Bacaan:
━━━━━━━━━━━━━━━━━━━━━━━━━━━━━━
Oleh Hamidulloh Ibda
Guru saya, Junaidi Abdul Munif berkelakar bahwa Lebaran Idulfitri mengalami pergeseran makna. “Lebaran itu basa-basi kultural, alias setor rai. Hehehehe” kelakarnya waktu diskusi melalui saluran WhatsApp.
Menurut Mbah Jun, ada tiga aspek yang bisa mendudukkan perbedaan, yaitu profesi, organisasi, dan preferensi.
“Klasifikasi yang saya tangkap ya profesi, organisasi, dan preferensi. Benang merahnya itu” kata Mbah Jun.
Saya pun membenarkan interpretasi Mbah Jun. Meski ada yang perlu ditambah, dikurangi, dan didebat, piye-piye lah beliau adalah guru saya. Maka saya harus mendukung fatwanya.
Basa-basi Kultural?
Apakah Lebaran Idulfitri saat ini hanya sekadar basa-basi kultural dan formalitas? Bisa benar bisa tidak. Lebaran Idulfitri bukan hanya tentang puasa dan perayaan, tetapi juga tentang interaksi sosial yang khas. Di balik keramaian dan kegembiraan, Lebaran juga menyiratkan unsur-unsur basa-basi kultural dan formalitas yang melekat dalam budaya Indonesia khususnya di wilayah Jawa.
Sebenarnya terdapat hal substansial selain sekadar basa-basi kultural di dalam Idulfitri. Pertama, tradisi salam-salaman. Salah satu aspek yang mencolok dari Lebaran adalah salam-salaman. Mulai dari yang muda kepada yang lebih tua, hingga antar sesama generasi sebaya, saling memberikan salam adalah formalitas yang tak terhindarkan. Ini bukan hanya ungkapan hormat, tetapi juga bentuk pengakuan atas keberadaan satu sama lain.
Kedua, pertukaran ucapan selamat. Ucapan selamat seperti “Selamat Idul Fitri” atau “Mohon Maaf Lahir dan Batin” menjadi rutinitas yang tak terelakkan. Meskipun mungkin terdengar klise, namun ucapan tersebut menyiratkan rasa persaudaraan dan permohonan maaf yang mendalam.
Ketiga, ziarah ke keluarga dan tetangga. Lebaran menjadi waktu yang tepat untuk melakukan ziarah ke rumah keluarga dan tetangga. Tradisi ini bukan hanya tentang mempererat hubungan, tetapi juga tentang memperlihatkan rasa hormat dan penghargaan kepada mereka yang lebih tua atau yang memiliki kedudukan yang lebih tinggi dalam hierarki sosial.
Keempat, berkumpul di rumah saat takbiran. Malam takbiran menjelang Idul Fitri menjadi momen di mana orang-orang berkumpul di masjid atau di rumah untuk bersama-sama melantunkan takbir. Ini adalah momen yang memperkuat ikatan sosial dan kebersamaan dalam komunitas.
━━━━━━━━━━━━━━━━━━━━━━━━━━━━━━
Data Mentah:

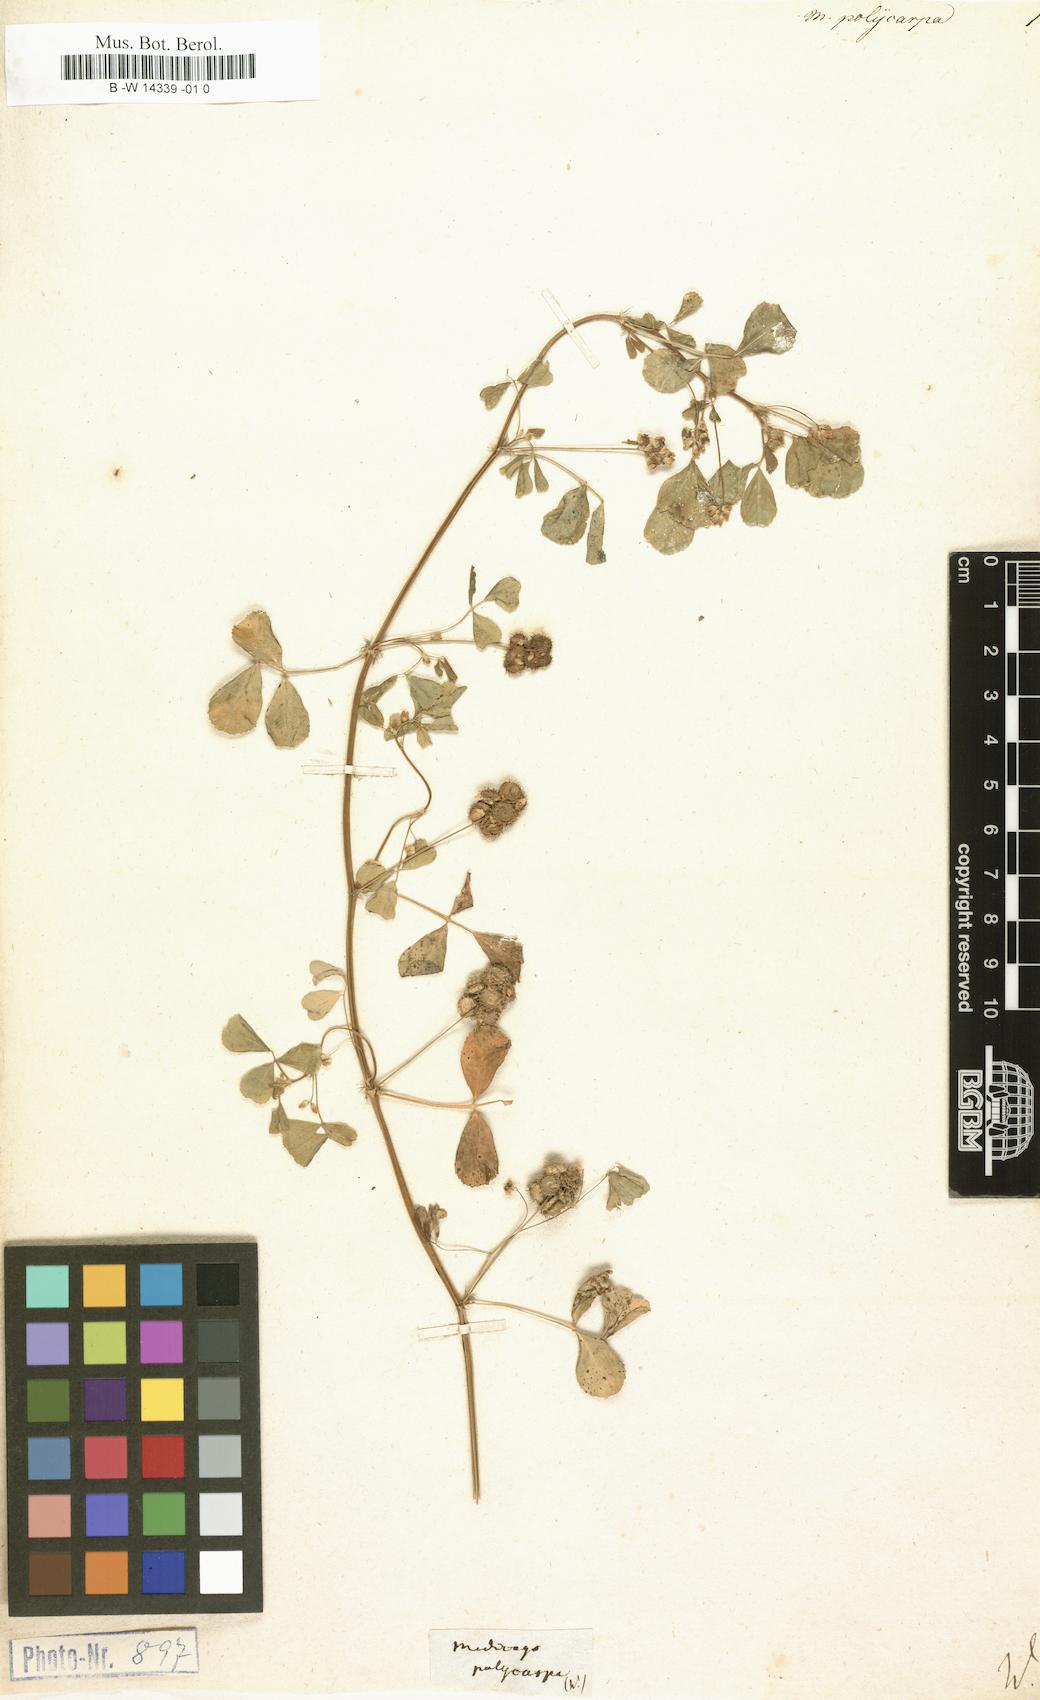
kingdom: Plantae
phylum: Tracheophyta
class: Magnoliopsida
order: Fabales
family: Fabaceae
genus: Medicago
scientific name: Medicago polymorpha
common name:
━━━━━━━━━━━━━━━━━━━━━━━━━━━━━━
Kumpulan Soal:
**a.** Tuliskan bagian bacaan tentang Lebaran antara "Menurut Mbah Jun, ada" dan "harus mendukung fatwanya.", termasuk kedua batas itu, tanpa mengubah apa pun.
**b.** Teruskan bacaan tentang Lebaran mulai dari kalimat sesudah kalimat terakhirnya.

Jawaban Tiap Soal:
**a.**
Menurut Mbah Jun, ada tiga aspek yang bisa mendudukkan perbedaan, yaitu profesi, organisasi, dan preferensi.
“Klasifikasi yang saya tangkap ya profesi, organisasi, dan preferensi. Benang merahnya itu” kata Mbah Jun.
Saya pun membenarkan interpretasi Mbah Jun. Meski ada yang perlu ditambah, dikurangi, dan didebat, piye-piye lah beliau adalah guru saya. Maka saya harus mendukung fatwanya.

**b.**
Kelima, santunan dan pemberian hadiah. Lebaran juga seringkali menjadi waktu untuk memberikan santunan kepada yang membutuhkan dan memberikan hadiah kepada orang-orang terdekat. Tindakan ini bukan hanya sebagai bentuk kebaikan hati, tetapi juga sebagai cara untuk mempererat hubungan antar anggota masyarakat.
Lebaran bukan sekadar perayaan agama, tetapi juga merupakan momen penting dalam budaya Indonesia yang penuh dengan basa-basi kultural dan formalitas. Melalui tradisi salam-salaman, ziarah ke keluarga dan tetangga, pertukaran ucapan selamat, berkumpul di rumah saat takbiran, serta santunan dan pemberian hadiah, Lebaran menjadi ajang untuk mempererat hubungan sosial dan memperkokoh nilai-nilai kebersamaan dalam masyarakat.
Profesi, Organisasi, Preferensi
Lebaran, atau Idulfitri, adalah momen yang sangat dinanti-nantikan bagi umat Muslim di seluruh dunia, termasuk di Indonesia. Selain sebagai perayaan agama, Lebaran juga menjadi ajang penyatuan perbedaan sosial, baik melalui profesi, organisasi, maupun preferensi pribadi.
Pada aspek profesi, kita bisa merangkai keragaman. Lebaran membawa bersama profesi-profesi yang berbeda dalam sebuah kesatuan perayaan. Mulai dari pekerja kantoran, pedagang, petani, hingga pekerja informal, semua bersatu dalam momentum keagamaan ini. Profesi yang beragam menjadi kekuatan yang menguatkan hubungan sosial antarindividu dari latar belakang yang berbeda.
Pada aspek organisasi kita bisa menggalang solidaritas. Organisasi sosial, keagamaan, dan sukarelawan juga turut berperan dalam menyatukan perbedaan pada perayaan Lebaran. Melalui kegiatan bakti sosial, pengumpulan dana untuk santunan, atau pun penyelenggaraan takbiran bersama, organisasi menjadi penghubung yang mempersatukan beragam individu dalam semangat kebersamaan.
Pada aspek preferensi, kita menghormati keanekaragaman. Setiap individu memiliki preferensi dan tradisi tersendiri dalam merayakan Lebaran. Mulai dari kuliner khas daerah, pakaian adat, hingga kegiatan religius yang dipilih, preferensi tersebut menjadi bagian dari kekayaan budaya yang dihormati dan disatukan dalam perayaan Lebaran. Dalam keragaman preferensi tersebut, terdapat kekuatan dalam memperkaya pengalaman bersama.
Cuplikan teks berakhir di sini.